The Floods — One Year Later

This cool and rainy day brings to mind the pouring rains of one year ago that caused the devastating 2013 floods, one of the largest natural disasters in our state’s history.  Colorado has come a long way in the year since the flooding.  Earlier this week Governor Hickenlooper released a statement commemorating the flood anniversary, which included an update on funding and recovery.  This Saturday, September 13, has been designated by the State as the Colorado United Day of Service, on which citizens are encouraged to assist with the ongoing recovery.
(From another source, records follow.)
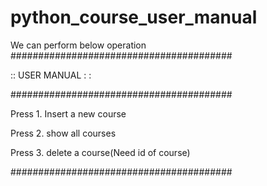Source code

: # python_course_user_manual

We can perform below operation
########################################

:: USER MANUAL : : 

########################################

Press 1. Insert a  new course

Press 2. show all courses

Press 3. delete a course(Need id of course)

########################################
In the wake of the disaster, the State of Colorado set up the new Colorado United website to connect citizens with recovery information and assistance.  The website is still going and includes the latest updates and news, impacted areas, a blog, volunteer opportunities (yes, still needed), a map of the floods, home safety tips, road and travel information, and more.  Other helpful information can be found at the Colorado Department of Agriculture’s Flood Resources webpage, which includes a photo gallery of the 2013 floods, and from the Colorado General Assembly’s Flood Disaster Study Committee.  The Colorado Department of Public Health and Environment has released a very helpful guide, After the Flood:  A Guide to Returning to Your Home and Cleaning UpOther environmental recovery resources can be found on CDPHE’s webpage.

There are some encouraging stories.  The State Historical Fund has prepared a video about recovery and restoration of the Lyons Library, which was severely damaged.   This is but one of the many stories of how Coloradans have cleaned up, cleared out, and continued to work toward the renewal of their communities.

Boulder’s Little Church in the Pines was severely damaged when its foundation was washed out during the flooding.  The State Historical Fund/History Colorado released this image showing the structure in the aftermath of the flood; during stabilization; and today.